Despite his short service, the court awarded Shtabsky 12 months’ severance. Employees who are fired even before their first day of work have been awarded as much as six months’ pay.

What are the lessons?

First, there is no necessary linkage between length of service and wrongful dismissal entitlement. Second, there is no inherent concept of probation.

To engage an employee on probation, the letter of offer or employment contract must specify precisely that.

But what most employers (and employees) understand by “probation” has little to do with the law.

Contrary to what most people understand it to be, probation is not a licence to dismiss employees with impunity. An employee who is hired explicitly on probation cannot be fired with cause, unless they demonstrate a lack of suitability for their function. Probation, legally, is intended to provide an employee an opportunity to demonstrate that they can do the job. If they can demonstrate that, there is no cause to fire them (although cause is measured with less stringent standards than for regular employees).

Beyond the lower standards for cause, a wrongfully dismissed employee on probation will recover less severance than an equally short-service employee who is not on probation.

What about those employers who wish to create the right to arbitrarily fire employees on probation for no reason, or any reason, at all, and not pay any compensation?

Such a client wrote to me last week:
“Hi Howard, Currently, our employment contracts simply say ‘There is a 90-day probationary period.’ I would like to update them as follows: ‘Your employment is subject to a three (3) month probationary period. The probationary period is expected to provide a reasonable time frame to determine your suitability as a permanent employee for the role, including but not limited to assessment of demonstrated job skills, adherence to company policies, efficiency and output, ability to follow direction, and the ability to work in harmony with others.”
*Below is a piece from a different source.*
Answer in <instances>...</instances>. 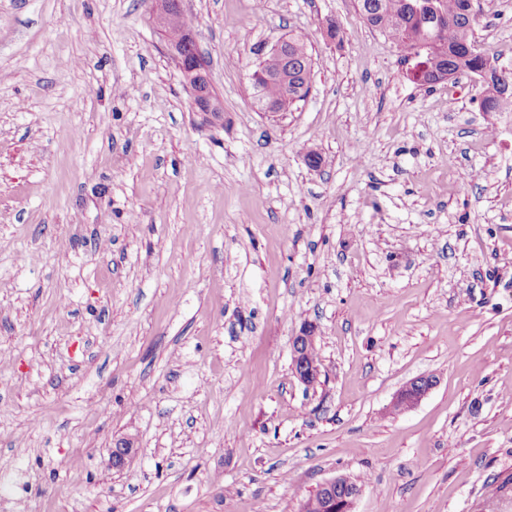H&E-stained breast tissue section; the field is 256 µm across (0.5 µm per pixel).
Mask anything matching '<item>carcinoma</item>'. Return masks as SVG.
<instances>
[{"label": "carcinoma", "mask_w": 512, "mask_h": 512, "mask_svg": "<svg viewBox=\"0 0 512 512\" xmlns=\"http://www.w3.org/2000/svg\"><path fill=\"white\" fill-rule=\"evenodd\" d=\"M474 0H358L361 16L373 29L387 35L402 52L423 63L434 61L448 76L473 73L485 77L480 107L484 112H512V98L497 95V81H512V64L475 48L478 11ZM288 80L272 76L262 84L261 98L271 104L293 105L310 92L306 67L312 62L306 44L288 37Z\"/></svg>", "instance_id": "1"}]
</instances>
My response was: “That clause will cause you endless difficulties. Here is what the clause should say: ‘The first three months of employment will be probationary during which you can be terminated, with or without cause, without  notice, termination pay, severance pay or wrongful dismissal damages, at management’s sole discretion, without recourse on your part of any kind.’ “

What employers want is the right to fire employees on probation for any reason — or none. If they decide the employee isn’t needed, lacks the skills or they simply have a bad sense about him, they want to terminate, pay nothing and not be concerned further. But the language my client proposed would have accomplished precisely the opposite. It would require the employer to have to prove the employer objectively evaluated the employee on their job skills, ability to work in harmony with others and the various other criteria that that clause delineated. If they couldn’t prove that, the employee would have a good claim for wrongful dismissal. But having to prove all that is precisely the opposite of what employers want in having an employee on probation. The language I proposed permits the employer to fire the employee without pay or recourse, in clear, uncomplicated terms — which no employee could argue that they failed to understand.

Another client last week asked about extending probation. That can be done, if (a) the employee agrees to it, (b) it is done before the probation expires, and (c) unlike in the first three-month probationary period, the extended probationary clause provides at least the minimum employment standards minimum.
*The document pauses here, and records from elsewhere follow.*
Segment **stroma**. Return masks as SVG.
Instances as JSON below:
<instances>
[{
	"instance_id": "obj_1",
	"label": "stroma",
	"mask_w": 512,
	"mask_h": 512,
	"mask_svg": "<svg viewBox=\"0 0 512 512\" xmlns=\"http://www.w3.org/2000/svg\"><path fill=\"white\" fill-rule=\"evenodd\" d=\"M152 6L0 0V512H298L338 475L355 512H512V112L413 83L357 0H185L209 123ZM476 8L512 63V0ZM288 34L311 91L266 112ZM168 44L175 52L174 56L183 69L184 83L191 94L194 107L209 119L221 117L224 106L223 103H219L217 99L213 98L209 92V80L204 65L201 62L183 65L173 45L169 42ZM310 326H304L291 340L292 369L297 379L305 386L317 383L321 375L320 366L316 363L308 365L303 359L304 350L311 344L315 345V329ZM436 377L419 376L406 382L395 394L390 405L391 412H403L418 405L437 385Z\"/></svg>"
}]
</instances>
The mistake implicit in the clause my client had proposed is similar to that at the heart of many company mission statements. People drafting these policy statements — with promulgations as to respect in the workplace, equality of opportunity, a positive working environment and such — rarely consider them written contracts permitting the employee to sue if those “goals” are not realized. In addition, they become the standards by which judges will view the company’s behaviour in a variety of workplace contexts.

Obviously, every employer wishes to conduct business using honourable mission statements. But they should understand that, once such policies are distributed, every employee has a weapon with which to sue if those objectives are not met.